● WORK TASK
Repeat the lines from the line with "[223,772,295,785] Netwon ->" to the line with "[329,1495,478,1514] 'gradient vector'" in the listing below, keeping both end lines and adding nothing.

● DATA EXTRACT
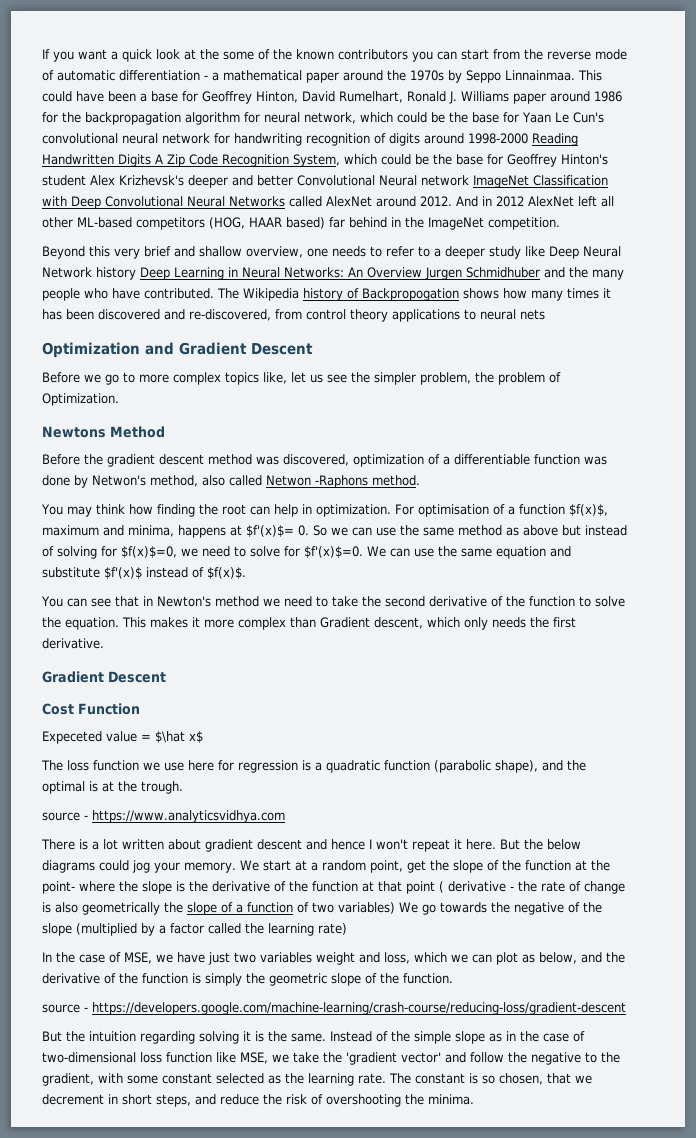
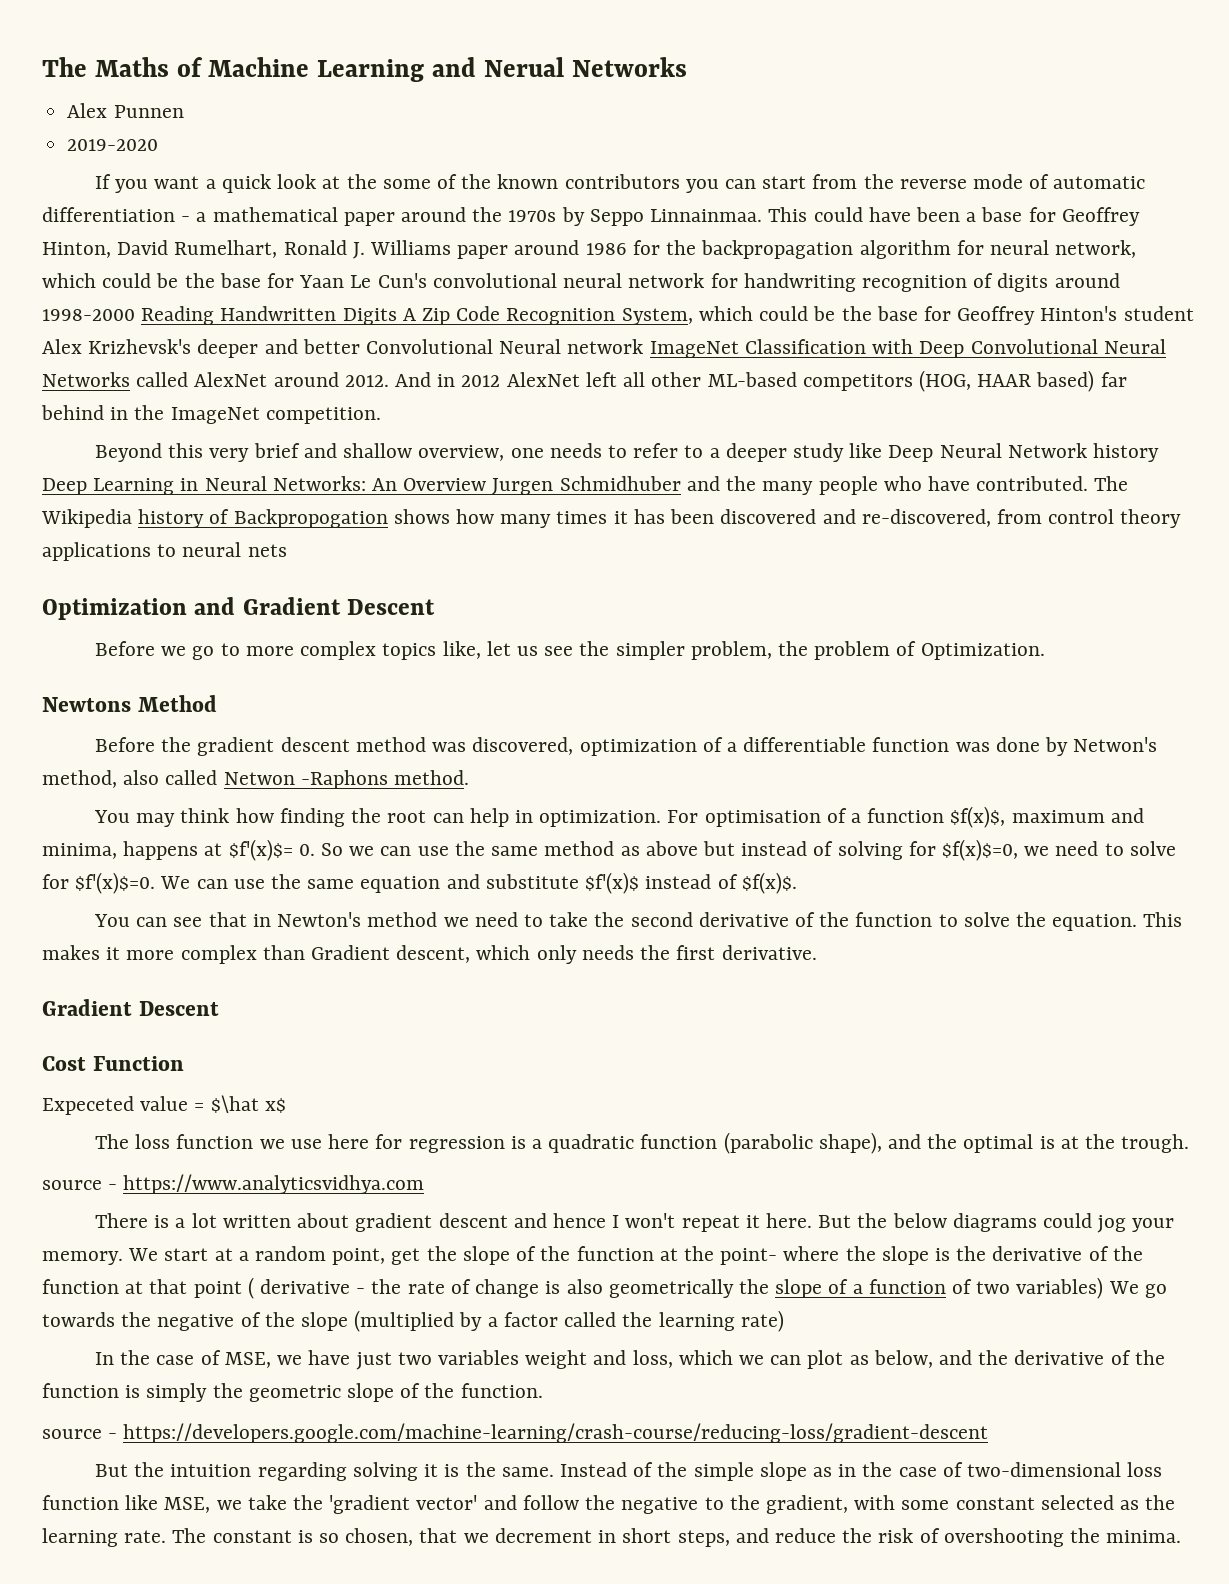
(42, 54) none -> [42,57,687,82] [67,103,184,118] [67,139,159,151] The Maths of Machine Learning and Nerual Networks // Alex Punnen // 2019-2020 //

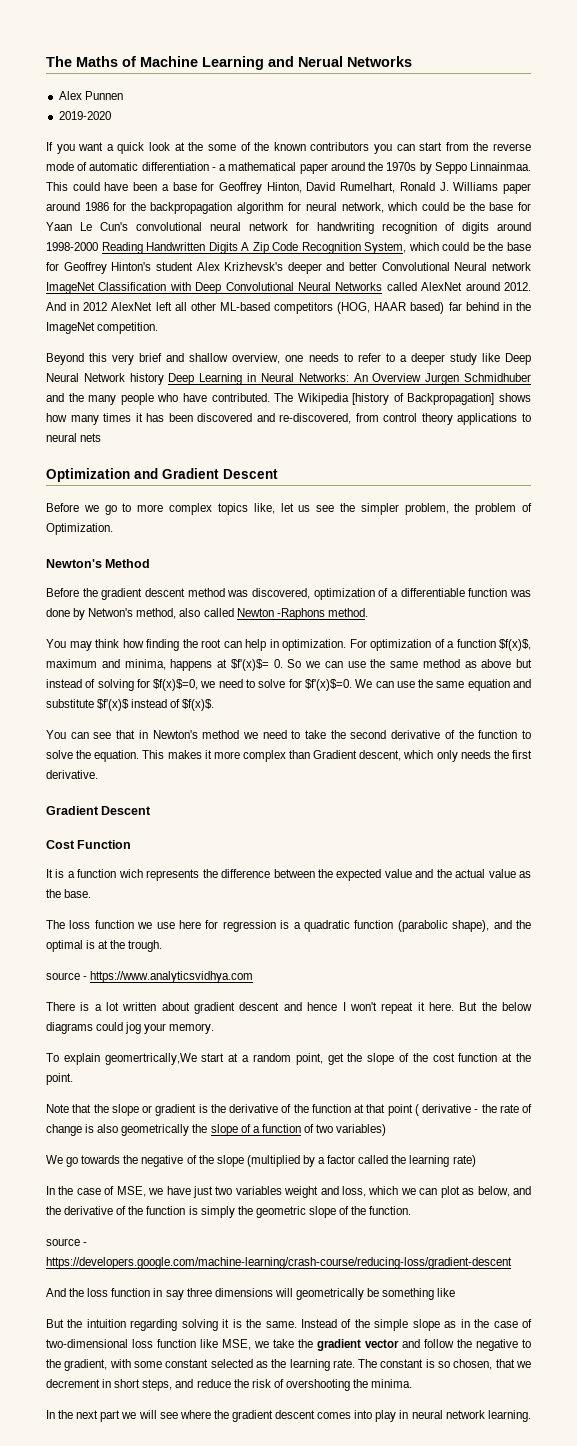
[138,509,388,528] history of Backpropogation -> [352,393,495,405] [history of Backpropagation]
[42,697,131,712] Newtons -> [46,559,102,568] Newton's
[223,772,295,785] Netwon -> [236,608,274,617] Newton
[704,810,821,827] optimisation -> [370,639,431,651] optimization
[42,1095,286,1115] Expeceted value = $\hat x$ -> [46,869,531,881] [46,889,92,898] It is a function wich represents the difference between the expected value and the actual value as the base.
[128,1248,159,1261] We -> [46,1053,197,1065] // To explain geomertrically,We
(571, 1253) none -> [432,1053,455,1062] cost
[720,1246,929,1265] point- where the slope -> [46,1073,73,1085] [46,1104,197,1116] point. // Note that the slope or gradient
(1104, 1288) none -> (387, 1130) //
(989, 1433) none -> [46,1288,456,1300] // And the loss function in say three dimensions will geometrically be something like
[329,1495,478,1514] 'gradient vector' -> [317,1339,399,1351] gradient vector
(1182, 1536) none -> [46,1410,531,1422] // In the next part we will see where the gradient descent comes into play in neural network learning.

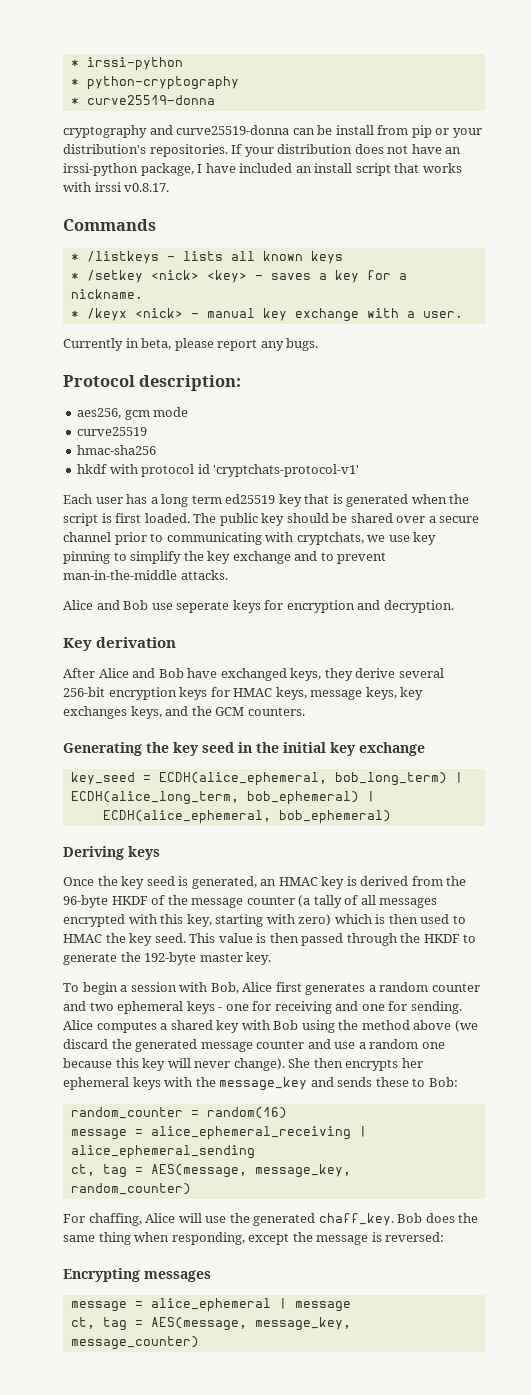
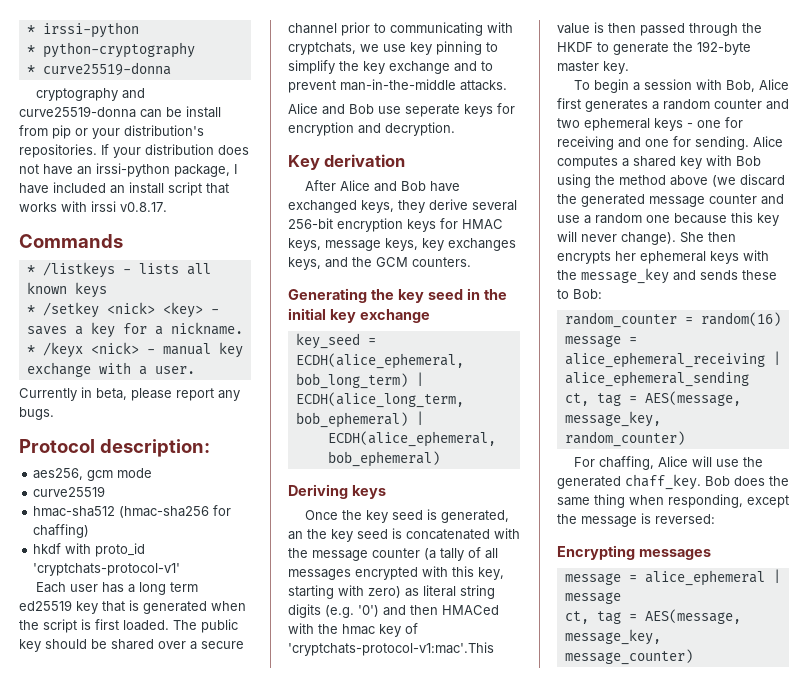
[77,445,157,455] hmac-sha256 -> [33,505,232,518] [33,524,90,538] hmac-sha512 (hmac-sha256 for chaffing)
[141,464,210,477] protocol id -> [95,543,146,557] proto_id
[278,876,467,889] [63,895,166,908] HMAC key is derived from the 96-byte HKDF of -> [307,528,520,542] the key seed is concatenated with
[334,914,466,924] [63,933,216,946] which is then used to HMAC the key seed. This -> [405,585,495,599] [288,604,499,618] [288,623,418,637] [288,642,494,656] as literal string digits (e.g. '0') and then HMACed with the hmac key of 'cryptchats-protocol-v1:mac'.This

● TASK SOLUTION
[223,772,295,785] Netwon -> [236,608,274,617] Newton
[704,810,821,827] optimisation -> [370,639,431,651] optimization
[42,1095,286,1115] Expeceted value = $\hat x$ -> [46,869,531,881] [46,889,92,898] It is a function wich represents the difference between the expected value and the actual value as the base.
[128,1248,159,1261] We -> [46,1053,197,1065] // To explain geomertrically,We
(571, 1253) none -> [432,1053,455,1062] cost
[720,1246,929,1265] point- where the slope -> [46,1073,73,1085] [46,1104,197,1116] point. // Note that the slope or gradient
(1104, 1288) none -> (387, 1130) //
(989, 1433) none -> [46,1288,456,1300] // And the loss function in say three dimensions will geometrically be something like
[329,1495,478,1514] 'gradient vector' -> [317,1339,399,1351] gradient vector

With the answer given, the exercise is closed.